La grâce est le fruit de la prière ; et, selon l'oracle du Saint-Esprit, l'aumône prie pour nous, et sa voix monte jusqu'au trône de Dieu pour le fléchir. Aussi est-ce une maxime constante parmi les maîtres de la morale et les docteurs les plus notaires dans la conduite des âmes, qu'à quelques excès qu'un homme soit abandonné, on peut toujours espérer de lui dans l'avenir un retour salutaire, tant qu'au milieu de ses désordres on le voit porté à faire du bien aux pauvres. Tôt ou tard Dieu récompense la miséricorde par la miséricorde.

 

Moyen efficace pour expier les péchés passés.
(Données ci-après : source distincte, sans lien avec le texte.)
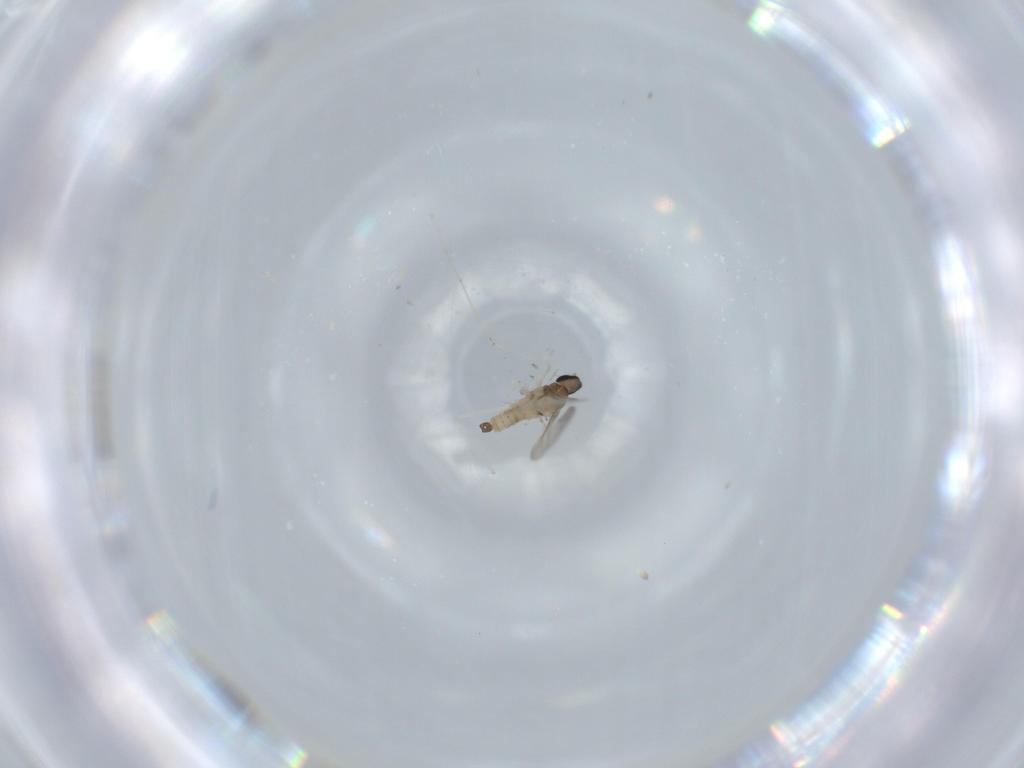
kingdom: Animalia
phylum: Arthropoda
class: Insecta
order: Diptera
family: Cecidomyiidae
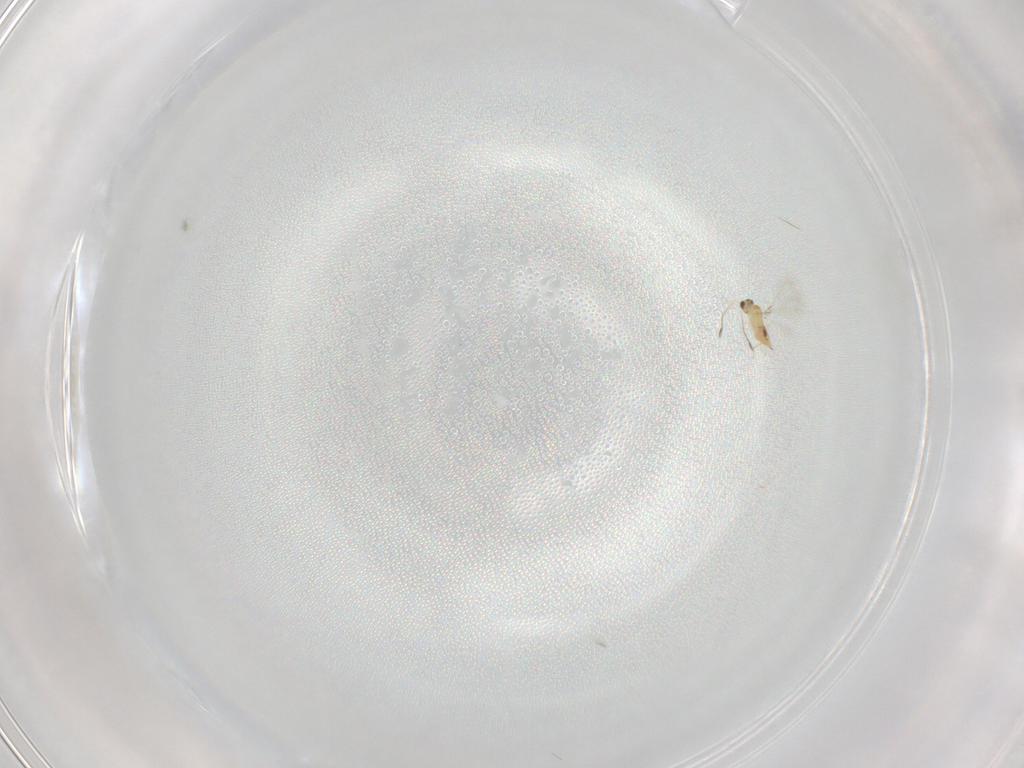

Car, après être revenu à Dieu, il faut satisfaire à la justice de Dieu, il faut dès cette vie acquitter les dettes dont nous sommes chargés devant Dieu, et par là prévenir les rigoureux châtiments qui nous sont réservés après la mort, puisqu'en ce monde ou en l'autre le péché doit être puni.

 

Or, entre les œuvres pénales et satisfactoires, il n'en est point de plus agréable à Dieu ni de plus recevable à son tribunal que l'aumône, et cela à raison de son utilité. En effet, les autres œuvres de pénitence ne sont profitables et utiles qu'au pénitent même qui les pratique ; au lieu que l'aumône profite tout à la fois et au pénitent qui la fait, et au pauvre qui la reçoit. Sur quoi l'aveuglement des riches est bien déplorable quand ils négligent un moyen si présent que Dieu leur met dans les mains, et qu'ils perdent le plus grand avantage de leurs richesses ; car voilà à quoi elles sont bonnes, et ce ne sont plus alors des richesses d'iniquité, mais une rançon pour racheter toutes les iniquités de la vie, et pour échapper au souverain Juge, qui n'en remet la peine qu'autant que nous nous l'imposons nous-mêmes. Tout autre usage des biens temporels est, ou criminel, ou vain, ou du moins passager ; mais de s'en servir pour rendre à Dieu le devoir d'une humble obéissance, pour marquer à Dieu les sentiments d'une vive reconnaissance, pour se rapprocher de Dieu par la grâce et par une solide pénitence, c'est là l'usage chrétien qui les sanctifie, et qui, de richesses périssables, en fait les gages d'une bienheureuse immortalité.